Afin de garantir l'efficacité des barèmes appliqués, le professionnel s’assure, au préalable, de la maîtrise, notamment :

  • des conditions de remplissage des récipients (respect du poids et du pourcentage de matières solides) ;

  • pour les produits acides et acidifiés : du pH, et notamment du pH final à l'équilibre (c'est-à-dire, après traitement thermique et respect d’une période d’équilibrage à température ambiante). Une valeur cible inférieure à la limite critique de 4,5 est usuellement définie par les professionnels ;

  • de la température initiale du produit (température au remplissage et maîtrise des éventuels temps d'attente entre remplissage et autoclavage) ;

  • de la charge microbienne initiale.

E – Vérification de l’efficacité des traitements thermiques appliqués aux produits appertisés

L'efficacité des traitements thermiques appliqués peut être vérifiée par la réalisation de contrôles de stabilité sur les produits finis. Ces contrôles, définis dans les normes françaises AFNOR NF V08-401 (méthode de référence) et NF V08-408 (méthode de routine) consistent à incuber des produits avant de les soumettre à différents examens (aspect, odeur, texture, mesures de pH, examen microscopique).

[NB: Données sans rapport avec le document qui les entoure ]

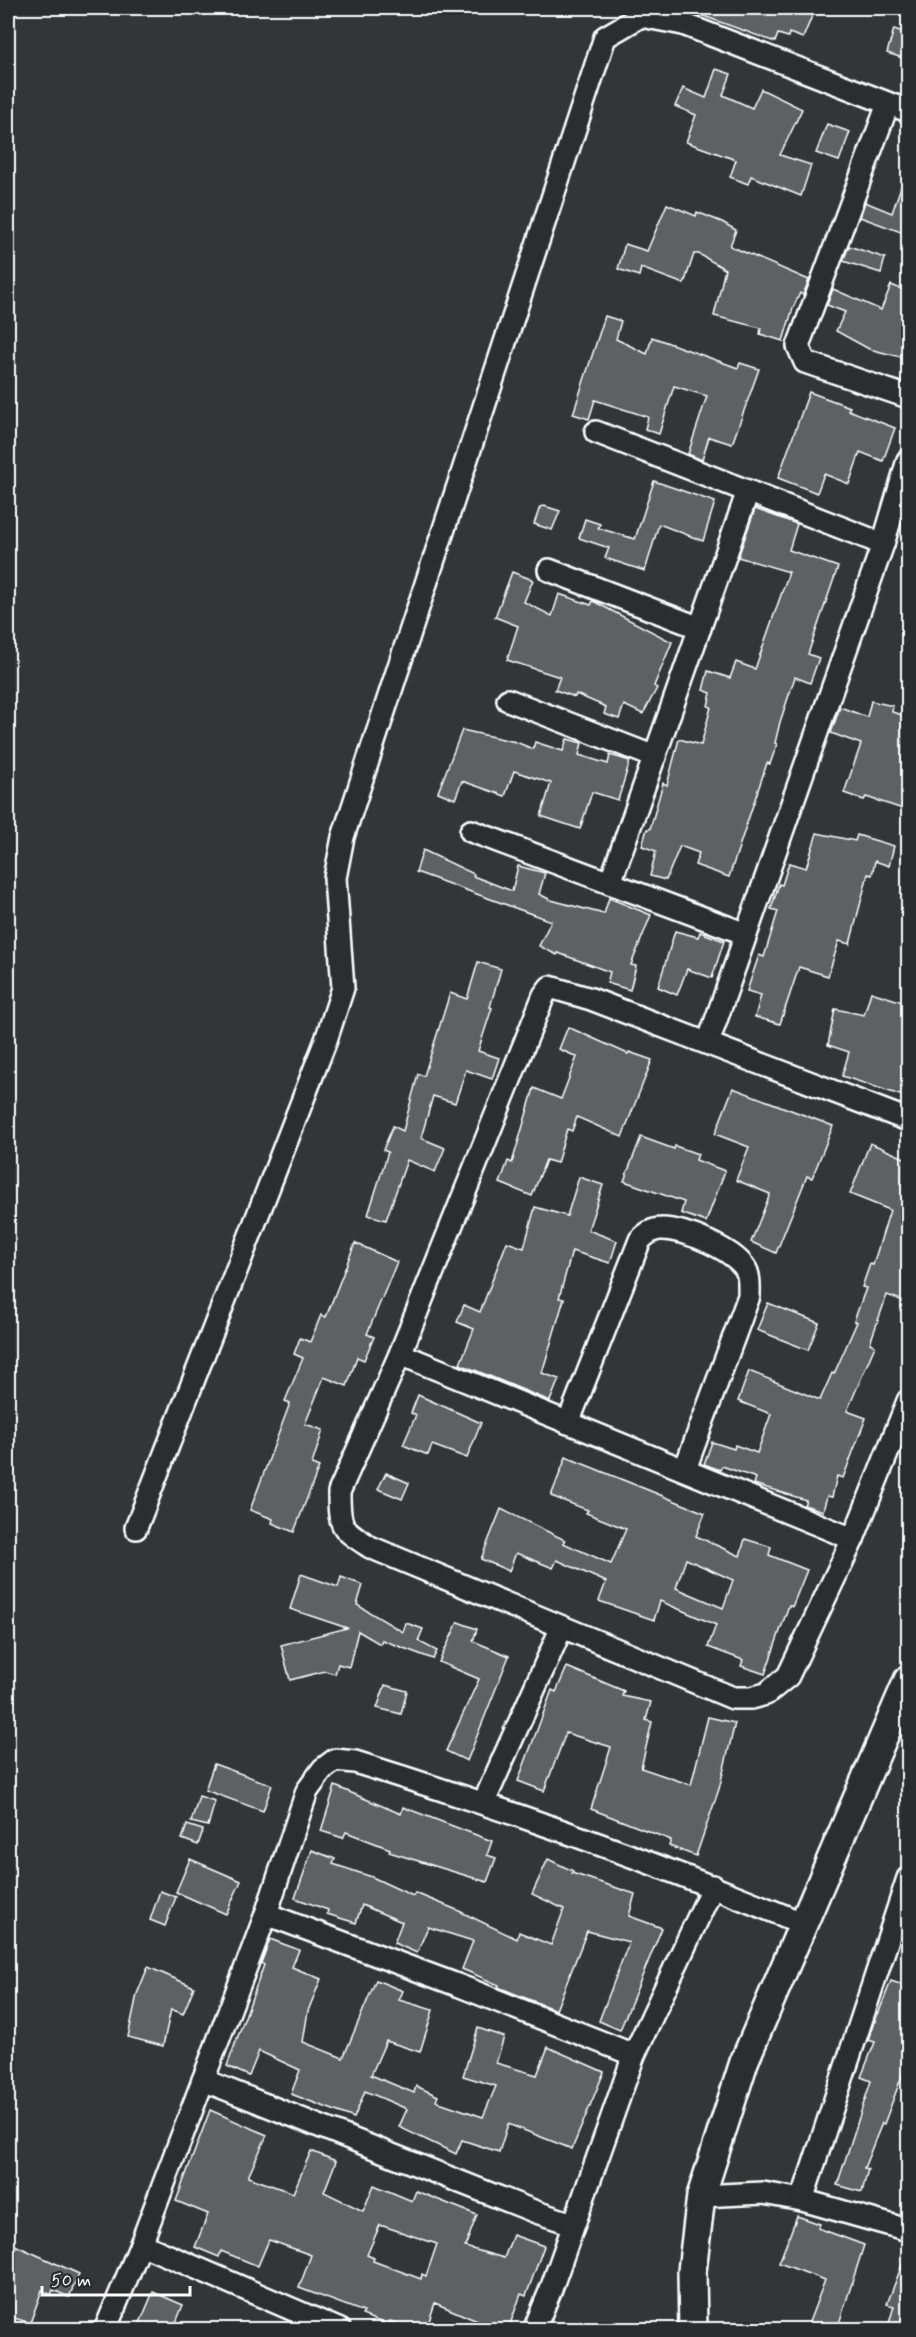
<svg xmlns="http://www.w3.org/2000/svg" width="916" height="2337" font-family="Mynerve,sans-serif">
<rect width="100%" height="100%" fill="#333536"/>
<filter id="ink" filterUnits="userSpaceOnUse"><feTurbulence type="fractalNoise" baseFrequency=".0167" numOctaves="2"/><feDisplacementMap in="SourceGraphic" scale="12" xChannelSelector="R" yChannelSelector="G"/><feConvolveMatrix kernelMatrix="1 2 1 2 8 2 1 2 1" color-interpolation-filters="sRGB"/></filter>
<g filter="url(#ink)">
<g fill="#5f6162" stroke="#fff" stroke-width="1.5" fill-rule="evenodd">
<polygon points="688,8 805,8 814,11 803,38 789,33 788,37 778,34 775,42 687,10"/>
<polygon points="894,29 909,34 909,60 887,53"/>
<polygon points="716,69 731,74 723,95 752,108 761,89 802,109 780,155 811,165 801,196 751,176 748,184 730,177 736,160 686,142 696,115 675,106 683,88 706,98"/>
<polygon points="827,124 850,132 839,161 816,153"/>
<polygon points="906,172 909,173 909,235 860,217 865,202 892,213"/>
<polygon points="667,204 696,216 697,212 722,222 736,230 730,246 809,280 803,295 800,293 793,308 783,341 760,334 761,328 714,316 725,269 699,254 694,254 684,284 641,268 639,276 618,269 625,244 647,251"/>
<polygon points="849,246 885,258 881,273 843,261"/>
<polygon points="891,285 909,292 909,359 869,349 836,331 845,312 827,305 833,289 881,310"/>
<polygon points="605,316 621,321 616,339 647,354 652,337 738,368 740,363 759,369 732,444 709,437 702,460 688,454 707,396 674,386 659,434 645,429 648,417 595,400 589,419 573,414"/>
<polygon points="809,392 850,407 848,410 895,428 883,461 860,452 849,484 824,474 817,493 778,478"/>
<polygon points="654,481 715,502 703,541 659,524 645,571 605,558 609,548 579,538 585,519 600,524 598,528 635,539"/>
<polygon points="544,506 560,511 552,530 534,524 540,507"/>
<polygon points="755,509 797,524 789,550 838,567 808,654 819,658 810,683 795,677 780,722 775,743 777,744 770,764 767,763 729,877 695,865 699,853 680,846 666,880 650,876 656,851 642,846 647,829 650,829 663,783 667,785 679,739 701,745 711,707 708,706 711,693 703,690 708,671 730,678 736,662 755,669 789,572 738,557"/>
<polygon points="512,572 533,580 524,602 552,616 559,594 591,605 593,601 672,642 654,686 657,688 643,714 624,705 619,719 604,714 606,707 576,694 575,697 555,690 560,677 507,660 518,626 495,617"/>
<polygon points="871,701 893,706 892,712 909,717 909,811 866,797 864,800 844,793 861,744 831,733 840,707 867,717"/>
<polygon points="462,730 516,742 533,749 535,742 563,751 567,739 582,743 579,755 608,764 610,755 630,761 618,800 592,792 580,829 541,816 551,783 514,771 505,796 462,781 455,799 438,792"/>
<polygon points="817,833 855,841 857,835 894,846 889,866 875,861 872,875 868,874 850,944 839,941 828,976 799,967 780,1024 755,1017 761,995 747,991 759,955 764,957 778,911 771,909 779,884 782,885 789,863 806,868"/>
<polygon points="423,850 474,874 473,876 512,891 518,866 545,873 539,894 551,900 604,914 609,898 651,915 631,965 636,966 630,990 607,983 610,972 558,953 557,955 539,946 551,921 416,872"/>
<polygon points="675,931 698,937 700,932 724,941 712,978 687,969 677,995 658,987"/>
<polygon points="478,962 501,969 490,1007 492,1008 478,1051 499,1058 492,1079 466,1070 455,1103 433,1096 421,1138 445,1148 435,1172 407,1160 386,1220 368,1215 388,1152 383,1150 393,1126 403,1131 418,1074 424,1076 450,993 467,999"/>
<polygon points="871,992 909,1004 909,1098 842,1076 849,1052 828,1045 835,1009 864,1015"/>
<polygon points="568,1027 628,1054 629,1052 652,1060 622,1137 577,1117 572,1131 567,1129 557,1163 546,1160 532,1196 500,1183 508,1161 512,1163 534,1088 561,1099 577,1057 559,1049"/>
<polygon points="733,1088 833,1126 812,1178 807,1176 776,1253 751,1242 770,1194 736,1180 749,1147 715,1134"/>
<polygon points="641,1137 674,1149 675,1146 698,1154 696,1160 725,1171 706,1222 681,1213 684,1202 624,1181"/>
<polygon points="870,1143 909,1160 909,1303 887,1295 870,1343 875,1346 847,1411 866,1418 843,1478 837,1476 832,1497 827,1496 823,1511 804,1505 806,1500 754,1484 756,1478 722,1466 720,1470 704,1464 712,1442 734,1449 735,1445 757,1453 771,1414 738,1401 749,1371 820,1400 832,1373 834,1374 857,1322 854,1321 866,1288 862,1287 870,1264 873,1265 890,1210 850,1194"/>
<polygon points="579,1177 603,1185 588,1230 617,1241 610,1263 572,1251 559,1298 564,1299 542,1373 559,1379 550,1401 460,1364 474,1329 457,1322 464,1305 480,1312 507,1242 524,1248 535,1207 567,1216"/>
<polygon points="355,1243 397,1262 367,1334 374,1337 364,1360 357,1357 347,1386 324,1377 305,1424 323,1430 312,1464 319,1467 294,1532 272,1523 273,1519 250,1510 290,1403 285,1401 303,1358 294,1354 300,1338 310,1342 321,1315 326,1317"/>
<polygon points="768,1303 819,1323 808,1350 757,1330"/>
<polygon points="418,1395 481,1423 467,1458 432,1445 428,1455 403,1445 416,1415 411,1413"/>
<path d="M566,1457L705,1513L696,1536L740,1556L745,1539L771,1547L769,1555L807,1570L792,1607L789,1605L765,1674L741,1666L743,1660L708,1647L716,1625L660,1601L654,1620L599,1601L606,1582L557,1560L553,1568L516,1553L509,1571L481,1559L501,1509L565,1540L563,1543L611,1564L626,1529L586,1513L588,1510L551,1496ZM686,1559L733,1580L723,1608L676,1588Z"/>
<polygon points="386,1473 409,1483 402,1499 378,1489"/>
<polygon points="301,1574 338,1587 341,1577 363,1585 357,1605 403,1632 406,1623 423,1629 418,1641 437,1651 433,1659 382,1640 380,1644 358,1631 349,1667 338,1664 335,1674 325,1671 290,1680 281,1645 347,1628 290,1609"/>
<polygon points="458,1622 477,1629 473,1641 509,1656 467,1761 446,1751 479,1679 439,1662"/>
<polygon points="567,1667 624,1691 622,1696 651,1702 646,1720 652,1722 641,1768 691,1785 708,1717 735,1723 719,1789 696,1856 669,1846 671,1840 591,1809 611,1747 566,1733 544,1791 518,1781 552,1690 556,1692"/>
<polygon points="385,1685 407,1691 401,1714 377,1708"/>
<polygon points="214,1764 272,1785 263,1811 205,1790"/>
<polygon points="335,1786 401,1814 403,1807 492,1841 487,1855 496,1858 487,1882 389,1852 390,1849 346,1832 343,1838 321,1831"/>
<polygon points="199,1796 215,1801 208,1826 191,1822"/>
<polygon points="187,1825 203,1830 198,1845 182,1839"/>
<polygon points="312,1850 335,1859 333,1864 372,1877 413,1896 415,1893 457,1910 517,1939 519,1932 551,1945 564,1909 532,1894 548,1859 573,1871 572,1873 635,1894 629,1916 662,1928 620,2030 599,2021 629,1942 587,1931 556,2010 498,1987 499,1985 462,1969 473,1941 428,1927 417,1953 394,1943 402,1922 362,1905 356,1923 327,1914 328,1910 295,1898"/>
<polygon points="190,1859 241,1881 226,1914 176,1892"/>
<polygon points="160,1891 176,1897 165,1926 150,1920"/>
<polygon points="270,1939 299,1950 292,1967 321,1979 308,2011 303,2042 343,2058 376,1980 403,1991 399,2000 433,2010 420,2052 386,2041 371,2075 414,2093 416,2086 438,2096 436,2101 483,2117 496,2086 463,2076 478,2028 504,2037 496,2063 537,2075 548,2047 604,2072 572,2149 508,2124 499,2152 462,2140 456,2154 399,2127 407,2109 365,2091 354,2118 291,2094 300,2070 259,2051 249,2076 227,2066 264,1965 261,1963"/>
<polygon points="148,1967 194,1987 183,2014 171,2009 163,2046 128,2037 137,1994"/>
<polygon points="891,1981 909,1987 909,2057 884,2124 882,2123 864,2168 868,2169 862,2192 837,2185 871,2081 861,2077 875,2042 868,2040"/>
<path d="M210,2110L267,2135L248,2177L293,2193L311,2151L336,2161L324,2192L363,2211L374,2185L412,2201L416,2191L477,2215L465,2247L504,2258L513,2235L544,2246L526,2296L521,2294L508,2330H479L482,2323L435,2303L426,2330H413L390,2321L388,2325L362,2315L364,2312L299,2288L311,2255L269,2240L258,2266L221,2251L219,2257L195,2247L208,2214L176,2201ZM380,2225L437,2244L426,2276L422,2274L421,2279L373,2261L374,2258L367,2255Z"/>
<polygon points="797,2216 820,2224 818,2228 864,2245 837,2330 806,2330 825,2280 779,2263"/>
<polygon points="8,2242 79,2274 69,2297 53,2290 51,2295 42,2290 30,2323 8,2316"/>
<polygon points="907,2252 909,2330 887,2330 894,2306 887,2304"/>
<polygon points="153,2292 183,2305 173,2330 137,2330"/>
</g>
<g fill="none" stroke-linecap="round" stroke-linejoin="round">
<defs>
<g id="minor">
<polyline points="888,104 798,346 805,362 908,397"/>
<polyline points="596,432 883,544"/>
<polyline points="549,570 700,628"/>
<polyline points="508,700 655,757"/>
<polyline points="471,831 746,934"/>
<polyline points="610,883 748,491"/>
<polyline points="708,1043 883,544 908,460"/>
<path d="M908,1120L591,999L550,987L544,995L400,1354L339,1492C339,1528 341,1528 370,1547L733,1698H751L766,1694L788,1676L853,1539L908,1401"/>
<polyline points="400,1354 853,1539"/>
<path d="M568,1423L640,1240C646,1234 652,1229 661,1229C683,1228 739,1251 747,1272C750,1280 749,1288 749,1296L685,1469"/>
<polyline points="136,1528 326,1040 343,988 335,878 343,837 605,37 641,16 683,24 908,111"/>
<polyline points="484,1802 561,1629"/>
<polyline points="266,1914 460,1986 634,2055"/>
<polyline points="203,2080 536,2212 573,2224"/>
<polyline points="701,2196 763,2193 802,2200 908,2230"/>
<polyline points="802,2200 908,1878"/>
<polyline points="141,2244 340,2330"/>
<path d="M105,2330L141,2244L266,1914L307,1791L323,1769L335,1760L355,1762C507,1809 657,1863 804,1924"/>
<polyline points="534,2330 551,2289 634,2055 713,1886"/>
</g>
<polyline id="tertiary" points="693,2330 692,2271 701,2196 744,2062 908,1680"/>
</defs>
<use href="#minor" stroke="#fff" stroke-width="26"/>
<use href="#tertiary" stroke="#fff" stroke-width="32"/>
<use href="#minor" stroke="#2a2d2e" stroke-width="21"/>
<use href="#tertiary" stroke="#2a2d2e" stroke-width="27"/>
</g>
</g>
<rect width="916" height="2337" fill="none" stroke="#2a2d2e" stroke-width="30"/>
<rect x="15" y="15" width="886" height="2307" fill="none" stroke="#fff" stroke-width="2" filter="url(#ink)"/>
<path d="M42 2286v9h148v-9" fill="none" stroke="#ffffff" stroke-width="3"/>
<text x="51" y="2286" font-size="18" fill="#ffffff" stroke="#2a2d2e" stroke-width="4.5" paint-order="stroke">50 m</text>
</svg>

Les modalités d'incubation des produits et d'interprétation des résultats sont les suivantes :

Produits à pH supérieur ou égal à 4,5

Produits à pH inférieur à 4,5

Modalités d'incubation

  • à 32°C pendant 21 jours (méthode de référence pour la validation des barèmes) ou 37°C pendant 7 jours (méthode de routine, pour les tests de stabilité de routine)

  • à 55°C pendant 7 jours (méthodes de référence et de routine)

  • à 32°C pendant 21 jours (méthode de référence) ou 37°C pendant 7 jours (méthode de routine)

Remarque : le test à 32°C durant 21 jours est fortement recommandé pour les produits acides ou acidifiés

Actions en cas de résultats non conformes

Le défaut de stabilité biologique à 32°C ou 37ºC doit conduire au blocage ou au retrait / rappel des produits et à la mise en œuvre d'actions correctives sur le procédé de fabrication.

Le défaut de stabilité biologique à 55ºC doit conduire le responsable de la fabrication à prendre les mesures correctives nécessaires pour améliorer l'hygiène des fabrications. Lorsque seule l’épreuve à 55°C présente un résultat de non stabilité (le produit étant stable à 37°C), le lot peut être commercialisé sous conditions (mesures correctives, localisation de la commercialisation).

Le défaut de stabilité biologique à 32°C ou 37ºC doit conduire au blocage ou au retrait / rappel des produits et à la mise en œuvre d'actions correctives sur le procédé de fabrication.

En cas de test de stabilité non conforme, il est recommandé au professionnel de faire appel à un centre technique tel que le CTCPA (Centre Technique de la Conservation des Produits Agricoles) afin d’identifier l’origine de la non-conformité.